So as we head into the season of eating, here are some tips to lighten up some of your favorite dishes and resist the urge to overindulge.
‘Trim what you can’
When cooking your holiday meal, Simkus suggests thinking of ways to cut back on fat, salt and sugar.
“Many favorite Thanksgiving side dishes combine a lot of carbohydrates with a heavy amount of fat and salt, so trim what you can,” she says.
To reduce sodium:
- Use reduced sodium, or unsalted chicken broth or stock when making mashed potatoes or stuffing.
- Add flavor with herbs and spices like rosemary, thyme and garlic instead of salt.
- Canned vegetables tend to be high in sodium, so read the labels and choose low sodium varieties. Or opt for fresh or frozen veggies instead.
- Avoid packaged and processed foods, which are higher in sodium. “It’s better to make food from scratch, so you can control what goes into the recipe,” Simkus says.
To cut sugar:
- Start by reducing the sugar by one quarter. If you're satisfied with the taste and texture, try cutting the sugar in half. This can save you approximately 200 to 400 calories (for ¼ cup and ½ cup of sugar, respectively) per recipe.
- Tip: If you replace oil with yogurt, applesauce or prune puree in your recipe, you'll be adding some natural sweetness, which can help offset the missing sugar.
To trim fat:
- When baking, try using applesauce, plain low-fat yogurt or prune puree in any recipe that calls for oil. Applesauce and yogurt work really well as an oil substitute in baked goods like cakes, brownies and cupcakes. When swapping out oil for applesauce, use half of the amount of oil indicated in the recipe
- When preparing your turkey, skip the deep fryer. Instead, roast your turkey, and coat the skin with olive oil instead of butter to avoid extra saturated fats. You'll also save calories and fat by eating white meat instead of dark.
- When making mashed potatoes, use skim milk instead of whole milk, and add low-fat sour cream or low-fat cream cheese to provide extra flavor instead of butter. As with the turkey, don't overindulge: Stick with a small scoop of potatoes, and don't have seconds.
Other helpful tips
Simkus provides other ways to keep your Thanksgiving meal healthy — whether you’re hosting or going someone’s house:
- Don’t “save calories” before the big meal.
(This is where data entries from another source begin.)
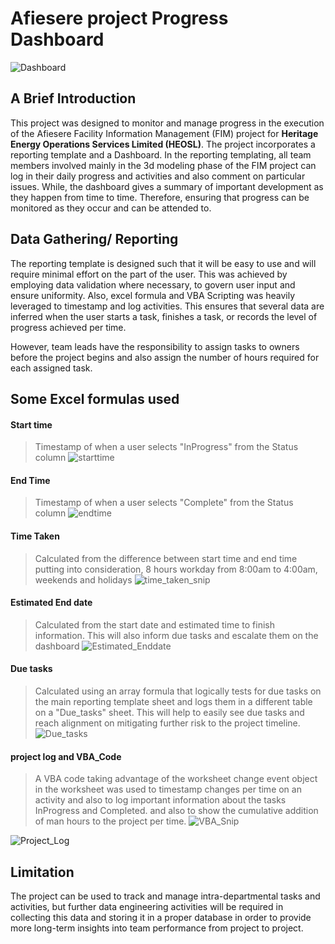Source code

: # Afiesere project Progress Dashboard
![Dashboard](https://drive.google.com/file/d/1e8jmZ2W3i9-I1Jzi2SCxRh7E9W3KgvI0/view?usp=sharing)
## A Brief Introduction
This project was designed to monitor and manage progress in the execution of the Afiesere 
Facility Information Management (FIM) project for **Heritage Energy Operations Services Limited (HEOSL)**. 
The project incorporates a reporting template and a Dashboard. In the reporting templating, 
all team members involved mainly in the 3d modeling phase of the FIM project can log in their daily progress and activities and also comment on particular issues. While, the dashboard gives a summary of important development as they happen from time to time. Therefore, ensuring that progress can be monitored as they occur and can be attended to.

## Data Gathering/ Reporting
The reporting template is designed such that it will be easy to use and will require minimal effort on the part of the user. This was achieved by employing data validation where necessary, to govern user input and ensure uniformity. Also, excel formula and VBA Scripting was heavily leveraged to timestamp and log activities. This ensures that several data are inferred when the user starts a task, finishes a task, or records the level of progress achieved per time.

However, team leads have the responsibility to assign tasks to owners before the project begins and also assign the number of hours required for each assigned task.

## Some Excel formulas used 

#### Start time
> Timestamp of when a user selects "InProgress" from the Status column
![starttime](https://drive.google.com/file/d/18WKNYMkYykGuEz-Qj89AbqjghqVOyYGq/view?usp=sharing)


#### End Time
> Timestamp of when a user selects "Complete" from the Status column
![endtime](https://drive.google.com/file/d/1CRclTEBuNKOPxNy-LAICad0Cg4uvPcNy/view?usp=sharing)


#### Time Taken
> Calculated from the difference between start time and end time putting into consideration, 8 hours workday from 8:00am to 4:00am, weekends and holidays
![time_taken_snip](https://drive.google.com/file/d/1-dNjJM2YlMNHKmrVbZ7aH5h0OXxdFXNY/view?usp=drive_link)


#### Estimated End date
> Calculated from the start date and estimated time to finish information. This will also inform due tasks and escalate them on the dashboard
![Estimated_Enddate](https://drive.google.com/file/d/1IwcDdU4KmizBMLb0DZusjuMnskeUV4Bt/view?usp=sharing)



#### Due tasks
> Calculated using an array formula that logically tests for due tasks on the main reporting template sheet and logs them in a different table on a "Due_tasks" sheet. This will help to easily see due tasks and reach alignment on mitigating further risk to the project timeline. 
![Due_tasks](https://drive.google.com/file/d/1WRFeyWR6QI8i4YXnR6alis-hDvql4CnP/view?usp=sharing)


#### project log and VBA_Code
> A VBA code taking advantage of the worksheet change event object in the worksheet was used to timestamp changes per time on an activity and also to log important information about the tasks InProgress and Completed. and also to show the cumulative addition of man hours to the project per time.
![VBA_Snip](https://drive.google.com/file/d/1-siV7LIYzG12HqsuiyHogCr--qozF9oT/view?usp=drive_link)

![Project_Log](https://drive.google.com/file/d/1o0L8Y3TnwwZ9f24Gkmf1043eb7gz-J4B/view?usp=sharing)


## Limitation
The project can be used to track  and manage intra-departmental tasks and activities, but further data engineering activities will be required in collecting this data and storing it in a proper database in order to provide more long-term insights into team performance from project to project.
You don’t want to go to Thanksgiving dinner overly hungry because then it is harder to monitor portion sizes and choices.
- Decide ahead of time what treat you’ll have and which you’ll let pass by. Which do you want more, the slice of pie or the glass of wine, dinner roll or cake?
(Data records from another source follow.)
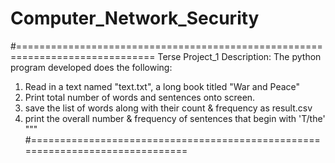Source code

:# Computer_Network_Security
#==============================================================================
Terse Project_1 Description:
The python program developed does the following:
1) Read in a text named "text.txt", a long book titled "War and Peace"
2) Print total number of words and sentences onto screen.
3) save the list of words along with their count & frequency as result.csv
4) print the overall number & frequency of sentences that begin with 'T/the' 
"""
#==============================================================================
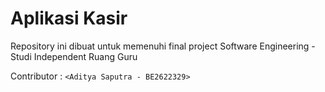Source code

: # Aplikasi Kasir
Repository ini dibuat untuk memenuhi final project Software Engineering - Studi Independent Ruang Guru

Contributor :
`<Aditya Saputra - BE2622329>`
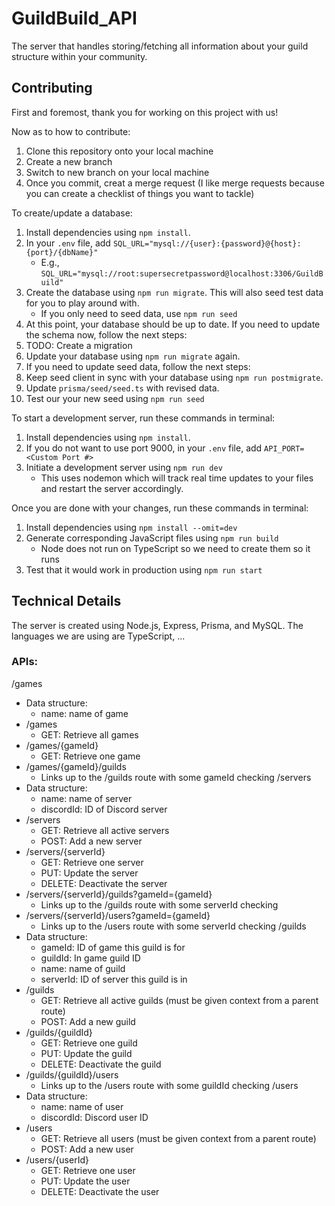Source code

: # GuildBuild_API
The server that handles storing/fetching all information about your guild structure within your community.

## Contributing
First and foremost, thank you for working on this project with us!

Now as to how to contribute:
1. Clone this repository onto your local machine
2. Create a new branch
3. Switch to new branch on your local machine
4. Once you commit, creat a merge request (I like merge requests because you can create a checklist of things you want to tackle)

To create/update a database:
1. Install dependencies using `npm install`.
2. In your `.env` file, add `SQL_URL="mysql://{user}:{password}@{host}:{port}/{dbName}"`
   - E.g., `SQL_URL="mysql://root:supersecretpassword@localhost:3306/GuildBuild"`
3. Create the database using `npm run migrate`. This will also seed test data for you to play around with.
   - If you only need to seed data, use `npm run seed`
4. At this point, your database should be up to date. If you need to update the schema now, follow the next steps:
5. TODO: Create a migration
6. Update your database using `npm run migrate` again.
7. If you need to update seed data, follow the next steps:
8. Keep seed client in sync with your database using `npm run postmigrate`.
9. Update `prisma/seed/seed.ts` with revised data.
10. Test our your new seed using `npm run seed`

To start a development server, run these commands in terminal:
1. Install dependencies using `npm install`.
2. If you do not want to use port 9000, in your `.env` file, add `API_PORT=<Custom Port #>`
3. Initiate a development server using `npm run dev`
   - This uses nodemon which will track real time updates to your files and restart the server accordingly.

Once you are done with your changes, run these commands in terminal:
1. Install dependencies using `npm install --omit=dev`
2. Generate corresponding JavaScript files using `npm run build`
   - Node does not run on TypeScript so we need to create them so it runs
3. Test that it would work in production using `npm run start`

## Technical Details
The server is created using Node.js, Express, Prisma, and MySQL.
The languages we are using are TypeScript, ...

### APIs:
/games
- Data structure:
  - name: name of game
- /games
  - GET: Retrieve all games
- /games/{gameId}
  - GET: Retrieve one game
- /games/{gameId}/guilds
  - Links up to the /guilds route with some gameId checking
/servers
- Data structure:
  - name: name of server
  - discordId: ID of Discord server
- /servers
  - GET: Retrieve all active servers
  - POST: Add a new server
- /servers/{serverId}
  - GET: Retrieve one server
  - PUT: Update the server
  - DELETE: Deactivate the server
- /servers/{serverId}/guilds?gameId={gameId}
  - Links up to the /guilds route with some serverId checking
- /servers/{serverId}/users?gameId={gameId}
  - Links up to the /users route with some serverId checking
/guilds
- Data structure:
  - gameId: ID of game this guild is for
  - guildId: In game guild ID
  - name: name of guild
  - serverId: ID of server this guild is in
- /guilds
  - GET: Retrieve all active guilds (must be given context from a parent route)
  - POST: Add a new guild
- /guilds/{guildId}
  - GET: Retrieve one guild
  - PUT: Update the guild
  - DELETE: Deactivate the guild
- /guilds/{guildId}/users
  - Links up to the /users route with some guildId checking
/users
- Data structure:
  - name: name of user
  - discordId: Discord user ID
- /users
  - GET: Retrieve all users (must be given context from a parent route)
  - POST: Add a new user
- /users/{userId}
  - GET: Retrieve one user
  - PUT: Update the user
  - DELETE: Deactivate the user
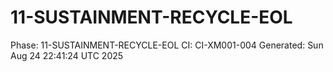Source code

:# 11-SUSTAINMENT-RECYCLE-EOL
Phase: 11-SUSTAINMENT-RECYCLE-EOL
CI: CI-XM001-004
Generated: Sun Aug 24 22:41:24 UTC 2025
- Fill half of your plate with veggies. “Start by filling half your plate with vegetables before adding the other items,” Simkus says. “Then eat your veggies first.” This will help keep you full, so you are not as likely to overindulge.
- Have to-go boxes to hand out, and freeze what is left behind, if you’re hosting. You can meal plan with those leftovers, too.
- Be sure to include a healthy dish in your menu and be creative. Maybe grill sweet potatoes with a little olive oil instead of baking them into a casserole with marshmallows, butter and brown sugar.
- Bring a healthy dish to pass. If you’re going to someone else’s home, bring something you know will be helpful to you and others and that tastes good, such as a salad or a healthier side dish like cauliflower macaroni and cheese.
- Be mindful this holiday season. “It’s easy to get distracted and overeat in the excitement of the day,” Simkus says. “Having the right mindset and a plan can help you enjoy the holiday without losing control.”